Lesson 7

Project 7:  Delineating Vineyards Using Raster GIS Analysis

 

This was a really interesting lesson and challenge.  Using the capabilities of ARCmap, we analyzed a set of environmental variables to determine the most suitable location(s) for the location of vineyards for a small portion of the Napa Valley in California.

 

The first steps taken were to convert a set of vector data to raster data.  The Land Use polygon was reduced to a minimum number of unique feature types through the use of a 'dissolve'.  Next this 'dissolved' layer and a hydro layer were converted from a vector format to a raster format.  This conversion resulted in a map grid of squares, each 10 meters by 10 meters, for each area represented.  These 10 x 10 squares will form the basis for the rest of the analyses performed in this lesson.  By layering different criteria on top of each other, we will arrive at a map of squares that meet all the environmental requirements necessary for a vineyard.  Partial results of the vector to raster conversion are shown in Figure 1 below.  This map shows the flood plain as represented by a raster grid, along with a raster grid showing a set of rivers and streams.  These layers kept partially transparent to show the underlying elevation grid layer.  Also, the points on the map represent the different sampling stations for both soil and weather conditions.  These will be used in later analyses and are shown here for information purposes only.

 

Figure 1:  Results of Initial Vector to Raster Conversion Showing Flood Plain and Sampling Points

 

The next steps were to utilize the the soil and weather data to create a set of layers representing their unique attribute conditions.  Separate raster layers were created for soil depth and soil drainage conditions as well as for minimum temperatures and maximum wind speed conditions.  In addition, the elevation data was used to mathematically simulate the effects of the sun and shade on the underlying topography.  Using the ability of the software to make some layers partially transparent, a three dimensional effect can be created.

The next major step was to reclassify all the different raster layers into sets of binary conditions, those that meet the proper criteria for a vineyard and those that do not.  In this way, each cell can be evaluated, which when combined, can provide an overall picture of those areas that are suitable for locating vineyards.  Figure 2 below shows the results of this process.  In this figure, those conditions NOT meeting the criteria are colored and made semi-transparent so you can see the different layers.  The pink area shows where the soil is not deep enough, the light purple area shows where there isn't enough soil drainage, the light green area shows where the temperatures are too cold, and the light blue areas show where the winds are too high.  The darker purple area follows a 100 meter stream buffer.

Figure 2:  Initial Analysis of Areas Not Suitable for Vineyard Locations

 

Finally, all the criteria are combined into a single "go/no-go" analysis resulting in a listing of the areas that are suitable for locating a vineyard.  In Figure 3 below, the greyed areas are the combined "no-go" areas that exhibit criteria not suitable for planting.  The blue areas mark the limitations of the flood plain and the green areas are the resulting areas that are suitable for planting vineyards.

Figure 3: Areas Suitable for Vineyards

 

Using the results achieved above, a separate layout was created, as is shown in Figure 4 below.  This layout was prepared for printing and could be included in a report to a client on the sites found.

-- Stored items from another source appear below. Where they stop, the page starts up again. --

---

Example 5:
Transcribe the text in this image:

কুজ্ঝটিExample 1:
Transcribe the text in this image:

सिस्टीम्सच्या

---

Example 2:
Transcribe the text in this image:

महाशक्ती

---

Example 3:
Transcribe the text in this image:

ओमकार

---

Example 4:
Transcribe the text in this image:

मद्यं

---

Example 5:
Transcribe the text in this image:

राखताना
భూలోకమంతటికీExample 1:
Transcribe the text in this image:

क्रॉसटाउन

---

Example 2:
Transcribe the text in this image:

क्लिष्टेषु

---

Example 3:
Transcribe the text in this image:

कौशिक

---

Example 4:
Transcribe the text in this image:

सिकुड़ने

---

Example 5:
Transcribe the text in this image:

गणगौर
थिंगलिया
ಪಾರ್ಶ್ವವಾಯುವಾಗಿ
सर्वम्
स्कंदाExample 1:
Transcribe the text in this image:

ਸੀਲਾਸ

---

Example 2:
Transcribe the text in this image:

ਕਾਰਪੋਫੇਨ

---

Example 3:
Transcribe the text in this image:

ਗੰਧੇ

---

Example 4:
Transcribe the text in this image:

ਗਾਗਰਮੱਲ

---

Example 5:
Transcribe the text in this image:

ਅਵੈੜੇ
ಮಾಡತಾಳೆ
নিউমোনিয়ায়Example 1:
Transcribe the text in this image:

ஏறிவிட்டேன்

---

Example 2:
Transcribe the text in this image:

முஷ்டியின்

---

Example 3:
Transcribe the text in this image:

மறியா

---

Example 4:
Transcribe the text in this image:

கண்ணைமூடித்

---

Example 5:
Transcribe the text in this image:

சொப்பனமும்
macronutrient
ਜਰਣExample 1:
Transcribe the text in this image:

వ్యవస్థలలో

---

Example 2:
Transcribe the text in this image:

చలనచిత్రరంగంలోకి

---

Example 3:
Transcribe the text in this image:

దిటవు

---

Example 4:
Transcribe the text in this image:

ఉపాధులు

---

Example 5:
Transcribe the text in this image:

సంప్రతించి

Figure 4: Report Page of Vineyard Suitability Analysis

 

 Try This

 

The Try This segment added a new wrinkle, that of a political dimension.  In this case, we were asked to consider whether our suitable vineyard sites were available on public vs. private land.  The implicit assumption is that only sites that are available on public land would be suitable, however, with the budget crisis currently being faced by the State of California, leasing public lands might be an option for locating revenue (and tax) producing vineyards.  For this reason, I chose to show in Figure 4 both the private as well as the public lands that could make suitable vineyard sites with the yellow areas representing the private land sites and the green areas representing the public land sites.

Figure 5: Public vs. Private Site Analysis

From previous computations, it was determined that 1295 acres of land met the criteria originally specified for locating vineyards.  When the effect of public vs. private land was incorporated into the analysis, I found that approximately 739 acres could be found on private land and approximately 557 acres could be found on public lands.  This is documented in the layout report, Figure 6, shown below.

 

Figure 6:  Suitable Vineyard Site Report

 

Data Issues and Considerations

 

While this analysis was interesting and instructive, I don't believe it is particularly useful.  Perhaps as an overall view of potential sites, it might have some validity, but to be truly a valuable analysis additional, more detailed data should be added including plot maps, detailed property lines, and information at a much more detailed level.

Additionally, the sampling points, while simplified for the purposes of this exercise, are quite spread out over the map area.  In some cases, inferences about soil and weather conditions are being made based on data points well over a mile apart.  Inferences over this wide an area can mask conditions that may occur in areas that might support their own micro-climates.  To get a better analysis of the soil and weather conditions at a particular geographic location, it would be better to draw on data from sampling points that are much closer together.

Overall, this exercise was great to understand how to build information using raster analyses, however, to be truly useful much better and much more specific data would need to be utilized.